How to replace applications

znilsson
Contributor II

If you are updating a self-contained application, let's say Google Chrome in this case, what are the best practices for this? If you build the dmg with Composer and set it up in self service, when it runs does it overwrite the existing Google Chrome? If not, do you need to script the removal of the existing Google Chrome first? And if so, do you have to do that via a separate script, or can you just do a

rm /Applications/Google Chrome.app

in the Execute Command field as part of the Files and Processes payload in the policy? Or is any of that necessary at all? Does Casper automatically overwrite the app when it installs? I'm asking because I have a user saying Self Service is erring out saying the app already exists, but when I run the same policy on my Mac and my test Mac, it installs the new version over the old one and I don't get any errors. Does being a local admin or not have anything to do with the difference in results here?

4 REPLIES 4

Taylor_Armstron
Valued Contributor

Apps on the Mac over-write existing. No reason to do a forced removal unless you're un-installing the application.

znilsson
Contributor II

@Taylor.Armstrong Yeah, that's what I thought too, but I have a user who is telling me that when he tries to install Chrome through Self Service, he gets a message that says it failed because "the application already exists". So if Casper's default behavior is to overwrite, then under which circumstances would somebody see that "application already exists" message?

I'm not getting that on my test Mac, even after changing my local account to a standard user rather than admin, it's not giving me any errors. So I'm trying to figure out why somebody would get that message when installing Chrome from self service. The best I can figure right now is that maybe you'd see that if the JAMF management account on the Mac didn't have admin rights. But I don't know if that's correct or not. Or how the JAMF management account would suddenly not have admin rights.

Taylor_Armstron
Valued Contributor

The only thing that comes immediately to mind is that the original application on the user's machine may have been installed with incorrect permissions. Is it something that was installed by Casper, or installed outside of the Casper environment completely?

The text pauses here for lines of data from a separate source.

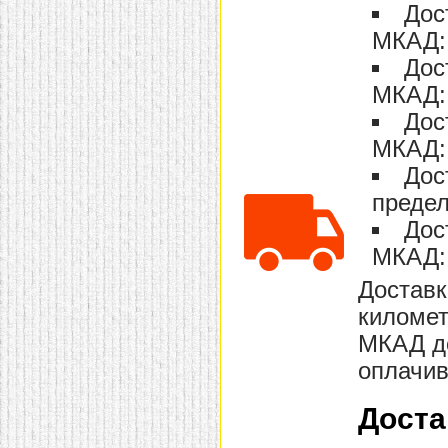
Дос
МКАД: 
Дос
МКАД: 
Дос
МКАД: 
Дос
предел
Дос
МКАД: 
Доставк
километ
МКАД до
оплачив
Доста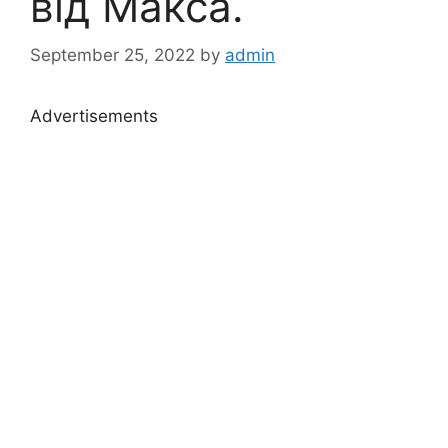
від Макса.
September 25, 2022
by
admin
Advertisements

If you have ARD access to the machine, you can check your admin rights theory fairly quickly - "dscl . read groups/admin users" should give you all users with admin rights, so you should see the management account listed there. You could also run this with Casper Remote - we don't use it much in my environment so ARD is still my "Go-To" for those types of things.

znilsson
Contributor II

@Taylor.Armstrong Thanks for that. I checked, my JAMF management account is indeed in the admin group so no worries there. I believe his version of Chrome was installed manually, outside of the Casper environment so at this point some kind of permissions snafu as you suggested seems like the most likely culprit. Thanks for the info.